**Listed entries:**
:::
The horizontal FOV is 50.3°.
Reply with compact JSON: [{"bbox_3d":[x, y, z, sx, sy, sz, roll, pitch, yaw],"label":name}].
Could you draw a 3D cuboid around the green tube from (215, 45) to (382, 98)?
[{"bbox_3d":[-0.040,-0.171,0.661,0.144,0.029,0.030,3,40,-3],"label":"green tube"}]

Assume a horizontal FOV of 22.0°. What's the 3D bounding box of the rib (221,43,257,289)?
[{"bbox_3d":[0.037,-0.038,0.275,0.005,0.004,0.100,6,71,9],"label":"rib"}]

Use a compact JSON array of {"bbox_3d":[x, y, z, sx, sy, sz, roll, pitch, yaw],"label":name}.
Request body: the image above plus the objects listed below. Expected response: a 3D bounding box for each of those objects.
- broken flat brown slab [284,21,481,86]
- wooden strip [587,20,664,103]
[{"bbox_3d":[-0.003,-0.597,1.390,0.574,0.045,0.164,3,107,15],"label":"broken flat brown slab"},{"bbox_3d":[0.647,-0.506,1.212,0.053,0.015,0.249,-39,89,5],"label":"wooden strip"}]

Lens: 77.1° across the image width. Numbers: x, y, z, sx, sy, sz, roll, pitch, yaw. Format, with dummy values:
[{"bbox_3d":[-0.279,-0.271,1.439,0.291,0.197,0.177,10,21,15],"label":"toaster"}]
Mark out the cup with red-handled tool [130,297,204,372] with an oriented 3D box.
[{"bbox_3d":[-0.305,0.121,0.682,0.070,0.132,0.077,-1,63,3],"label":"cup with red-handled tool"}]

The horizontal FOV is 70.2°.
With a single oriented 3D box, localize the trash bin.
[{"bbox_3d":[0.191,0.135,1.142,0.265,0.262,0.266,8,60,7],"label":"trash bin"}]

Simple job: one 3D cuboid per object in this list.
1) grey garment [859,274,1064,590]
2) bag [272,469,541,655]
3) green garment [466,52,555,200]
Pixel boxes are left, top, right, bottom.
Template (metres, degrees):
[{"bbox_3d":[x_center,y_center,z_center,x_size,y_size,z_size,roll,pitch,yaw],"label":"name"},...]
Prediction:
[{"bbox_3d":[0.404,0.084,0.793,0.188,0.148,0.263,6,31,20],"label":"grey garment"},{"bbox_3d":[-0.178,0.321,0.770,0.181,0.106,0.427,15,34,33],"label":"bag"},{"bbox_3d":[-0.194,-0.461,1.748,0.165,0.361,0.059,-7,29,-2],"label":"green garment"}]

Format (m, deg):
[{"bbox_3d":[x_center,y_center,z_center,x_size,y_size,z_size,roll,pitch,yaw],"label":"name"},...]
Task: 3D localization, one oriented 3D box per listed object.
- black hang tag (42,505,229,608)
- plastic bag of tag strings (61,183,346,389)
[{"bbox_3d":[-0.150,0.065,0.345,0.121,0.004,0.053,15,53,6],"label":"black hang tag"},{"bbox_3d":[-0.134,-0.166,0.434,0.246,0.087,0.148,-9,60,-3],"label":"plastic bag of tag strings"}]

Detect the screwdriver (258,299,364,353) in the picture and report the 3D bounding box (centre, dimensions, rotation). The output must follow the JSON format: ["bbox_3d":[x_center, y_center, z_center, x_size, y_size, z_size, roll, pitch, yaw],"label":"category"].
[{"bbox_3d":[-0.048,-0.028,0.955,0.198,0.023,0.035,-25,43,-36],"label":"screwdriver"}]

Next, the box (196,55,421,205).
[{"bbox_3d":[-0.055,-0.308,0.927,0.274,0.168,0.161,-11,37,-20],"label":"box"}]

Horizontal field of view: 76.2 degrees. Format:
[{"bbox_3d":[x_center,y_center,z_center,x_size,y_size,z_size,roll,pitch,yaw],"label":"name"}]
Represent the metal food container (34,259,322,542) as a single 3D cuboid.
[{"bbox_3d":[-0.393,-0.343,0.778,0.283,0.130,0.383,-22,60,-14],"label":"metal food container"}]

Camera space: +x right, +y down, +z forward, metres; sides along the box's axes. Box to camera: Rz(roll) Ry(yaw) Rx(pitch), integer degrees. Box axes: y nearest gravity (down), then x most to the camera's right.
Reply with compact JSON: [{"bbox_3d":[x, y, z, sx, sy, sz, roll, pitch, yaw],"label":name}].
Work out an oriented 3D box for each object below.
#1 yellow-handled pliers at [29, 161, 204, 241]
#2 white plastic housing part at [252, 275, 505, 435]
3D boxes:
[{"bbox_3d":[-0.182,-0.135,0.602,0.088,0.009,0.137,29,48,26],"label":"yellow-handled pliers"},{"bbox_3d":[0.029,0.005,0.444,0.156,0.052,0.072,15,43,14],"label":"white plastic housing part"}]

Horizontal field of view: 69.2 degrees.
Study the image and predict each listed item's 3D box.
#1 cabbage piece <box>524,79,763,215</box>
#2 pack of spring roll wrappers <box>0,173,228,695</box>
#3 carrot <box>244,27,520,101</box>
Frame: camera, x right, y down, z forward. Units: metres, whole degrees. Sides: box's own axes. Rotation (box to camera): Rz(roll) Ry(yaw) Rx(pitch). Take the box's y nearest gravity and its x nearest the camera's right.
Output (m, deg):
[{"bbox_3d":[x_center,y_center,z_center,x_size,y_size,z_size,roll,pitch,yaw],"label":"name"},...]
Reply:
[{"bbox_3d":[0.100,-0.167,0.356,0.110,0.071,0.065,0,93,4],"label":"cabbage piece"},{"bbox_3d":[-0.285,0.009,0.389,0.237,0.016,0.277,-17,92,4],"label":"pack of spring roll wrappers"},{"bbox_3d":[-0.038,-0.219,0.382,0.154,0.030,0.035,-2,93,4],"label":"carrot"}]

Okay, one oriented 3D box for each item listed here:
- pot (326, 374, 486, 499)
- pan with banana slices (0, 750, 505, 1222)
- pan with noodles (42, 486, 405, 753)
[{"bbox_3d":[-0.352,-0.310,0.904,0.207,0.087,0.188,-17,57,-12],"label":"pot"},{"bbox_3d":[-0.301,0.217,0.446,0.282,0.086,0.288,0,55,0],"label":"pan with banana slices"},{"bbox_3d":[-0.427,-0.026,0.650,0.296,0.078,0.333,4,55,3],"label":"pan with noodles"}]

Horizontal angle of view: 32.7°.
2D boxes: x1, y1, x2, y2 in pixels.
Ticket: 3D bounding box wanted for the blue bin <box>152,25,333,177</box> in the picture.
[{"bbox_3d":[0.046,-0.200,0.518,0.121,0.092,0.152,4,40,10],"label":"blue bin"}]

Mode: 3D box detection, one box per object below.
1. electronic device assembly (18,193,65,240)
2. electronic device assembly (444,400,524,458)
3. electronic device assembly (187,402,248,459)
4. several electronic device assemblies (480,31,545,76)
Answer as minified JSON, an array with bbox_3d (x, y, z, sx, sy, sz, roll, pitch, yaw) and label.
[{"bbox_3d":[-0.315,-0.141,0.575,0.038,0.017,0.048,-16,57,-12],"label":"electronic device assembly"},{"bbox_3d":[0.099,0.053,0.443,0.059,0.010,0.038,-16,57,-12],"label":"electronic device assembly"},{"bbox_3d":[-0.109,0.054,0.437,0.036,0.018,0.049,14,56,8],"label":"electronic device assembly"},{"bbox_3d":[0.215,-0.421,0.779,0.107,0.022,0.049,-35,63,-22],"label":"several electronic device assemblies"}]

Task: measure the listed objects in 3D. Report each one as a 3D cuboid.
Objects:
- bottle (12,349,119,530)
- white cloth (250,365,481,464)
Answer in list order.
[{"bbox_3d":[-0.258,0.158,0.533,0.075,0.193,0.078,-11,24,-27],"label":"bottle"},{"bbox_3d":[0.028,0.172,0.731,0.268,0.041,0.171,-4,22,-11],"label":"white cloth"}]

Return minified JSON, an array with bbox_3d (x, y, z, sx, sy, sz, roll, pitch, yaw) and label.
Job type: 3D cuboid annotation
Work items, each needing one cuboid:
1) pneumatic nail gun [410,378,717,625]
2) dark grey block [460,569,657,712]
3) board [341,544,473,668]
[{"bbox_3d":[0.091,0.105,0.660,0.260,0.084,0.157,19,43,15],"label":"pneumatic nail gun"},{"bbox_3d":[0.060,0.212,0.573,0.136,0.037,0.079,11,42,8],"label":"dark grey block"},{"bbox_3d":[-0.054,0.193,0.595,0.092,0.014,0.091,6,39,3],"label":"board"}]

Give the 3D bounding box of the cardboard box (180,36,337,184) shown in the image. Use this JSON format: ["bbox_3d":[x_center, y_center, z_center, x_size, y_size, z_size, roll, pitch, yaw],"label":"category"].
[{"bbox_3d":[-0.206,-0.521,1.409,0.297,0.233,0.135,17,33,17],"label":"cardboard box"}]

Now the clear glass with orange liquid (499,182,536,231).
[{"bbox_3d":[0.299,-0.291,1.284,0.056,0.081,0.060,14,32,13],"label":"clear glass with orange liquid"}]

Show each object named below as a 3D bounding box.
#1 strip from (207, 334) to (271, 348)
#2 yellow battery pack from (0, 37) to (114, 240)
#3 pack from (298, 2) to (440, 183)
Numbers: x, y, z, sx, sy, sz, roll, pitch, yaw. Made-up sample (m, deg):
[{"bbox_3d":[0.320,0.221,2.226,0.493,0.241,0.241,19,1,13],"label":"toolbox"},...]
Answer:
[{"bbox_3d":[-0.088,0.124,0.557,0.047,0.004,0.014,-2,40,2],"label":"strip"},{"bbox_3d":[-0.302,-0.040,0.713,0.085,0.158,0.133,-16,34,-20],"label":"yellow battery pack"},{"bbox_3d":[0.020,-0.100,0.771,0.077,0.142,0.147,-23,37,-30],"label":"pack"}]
:::
**Instructions for the task:** What lines in the material include the string "below"? Pull each one out.

**Worked solution:**
Request body: the image above plus the objects listed below. Expected response: a 3D bounding box for each of those objects.
Work out an oriented 3D box for each object below.
Mode: 3D box detection, one box per object below.
Show each object named below as a 3D bounding box.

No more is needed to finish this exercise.